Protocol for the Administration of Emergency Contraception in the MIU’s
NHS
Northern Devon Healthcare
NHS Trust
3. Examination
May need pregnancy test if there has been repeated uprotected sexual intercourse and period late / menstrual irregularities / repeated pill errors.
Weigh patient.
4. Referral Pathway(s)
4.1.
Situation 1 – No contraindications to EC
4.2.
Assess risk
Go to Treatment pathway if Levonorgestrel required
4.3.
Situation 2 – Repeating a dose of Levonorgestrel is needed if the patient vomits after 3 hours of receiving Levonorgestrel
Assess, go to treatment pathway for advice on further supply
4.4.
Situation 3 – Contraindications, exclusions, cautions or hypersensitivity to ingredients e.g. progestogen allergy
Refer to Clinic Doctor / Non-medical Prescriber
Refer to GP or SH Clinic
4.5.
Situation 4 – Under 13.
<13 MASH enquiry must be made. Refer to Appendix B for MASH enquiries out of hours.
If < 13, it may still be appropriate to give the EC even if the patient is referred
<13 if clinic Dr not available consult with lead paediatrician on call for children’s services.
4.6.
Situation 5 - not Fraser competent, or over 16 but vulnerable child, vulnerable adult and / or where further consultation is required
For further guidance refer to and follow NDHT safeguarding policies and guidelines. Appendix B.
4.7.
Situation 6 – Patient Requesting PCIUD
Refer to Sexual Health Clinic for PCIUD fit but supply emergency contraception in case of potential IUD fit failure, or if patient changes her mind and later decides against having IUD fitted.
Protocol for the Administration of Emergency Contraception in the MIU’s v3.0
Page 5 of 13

##########

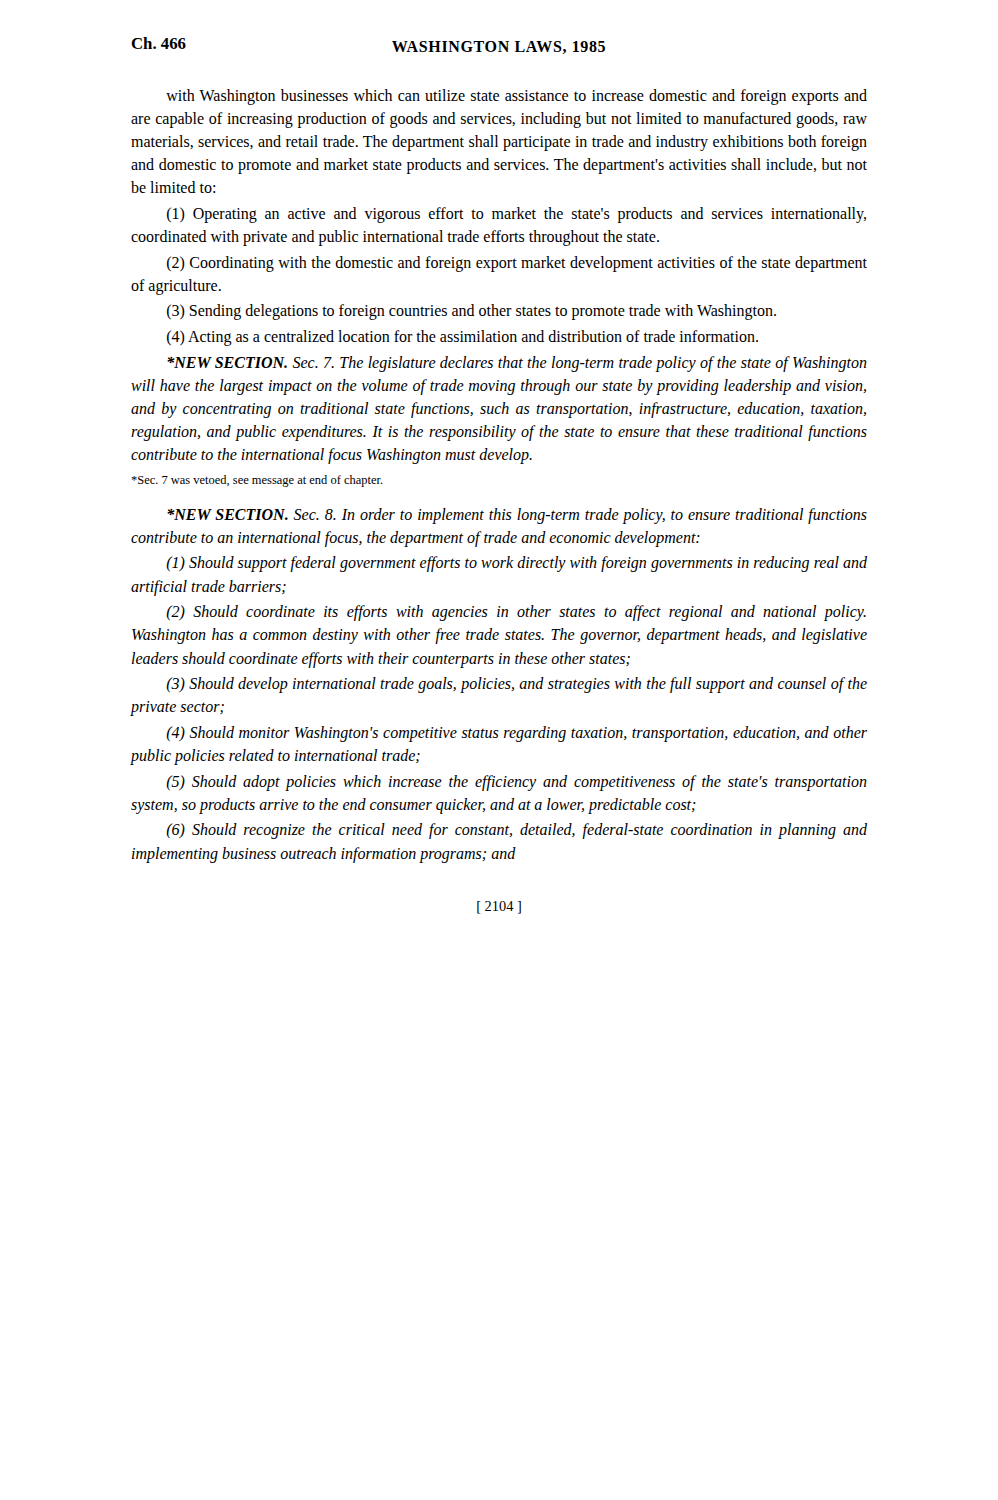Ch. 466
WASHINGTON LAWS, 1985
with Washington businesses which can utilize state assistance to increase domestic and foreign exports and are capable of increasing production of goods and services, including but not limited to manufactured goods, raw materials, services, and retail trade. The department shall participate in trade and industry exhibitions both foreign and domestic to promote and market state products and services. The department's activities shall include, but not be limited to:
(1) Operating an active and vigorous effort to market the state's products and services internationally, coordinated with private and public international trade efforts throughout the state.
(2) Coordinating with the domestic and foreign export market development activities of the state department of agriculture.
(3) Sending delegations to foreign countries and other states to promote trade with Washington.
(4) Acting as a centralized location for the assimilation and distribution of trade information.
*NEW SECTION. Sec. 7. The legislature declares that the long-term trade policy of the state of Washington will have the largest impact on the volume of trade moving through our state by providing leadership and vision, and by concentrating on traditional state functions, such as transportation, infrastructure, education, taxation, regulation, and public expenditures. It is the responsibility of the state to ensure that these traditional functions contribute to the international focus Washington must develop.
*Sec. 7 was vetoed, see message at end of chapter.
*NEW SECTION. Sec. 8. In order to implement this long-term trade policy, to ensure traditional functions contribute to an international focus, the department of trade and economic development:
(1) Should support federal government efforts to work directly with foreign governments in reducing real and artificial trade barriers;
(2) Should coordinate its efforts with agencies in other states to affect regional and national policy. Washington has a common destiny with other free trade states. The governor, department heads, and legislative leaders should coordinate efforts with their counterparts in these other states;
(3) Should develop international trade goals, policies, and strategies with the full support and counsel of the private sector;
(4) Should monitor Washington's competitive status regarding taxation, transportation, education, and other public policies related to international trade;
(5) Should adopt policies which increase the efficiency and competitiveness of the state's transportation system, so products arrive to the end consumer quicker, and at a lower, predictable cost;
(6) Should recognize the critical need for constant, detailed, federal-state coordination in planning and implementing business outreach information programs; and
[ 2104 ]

##########

Problem statement —
Every line in the records above with "efforts" in it adds one to the count; give that count and nothing else.

Answer to this task —
3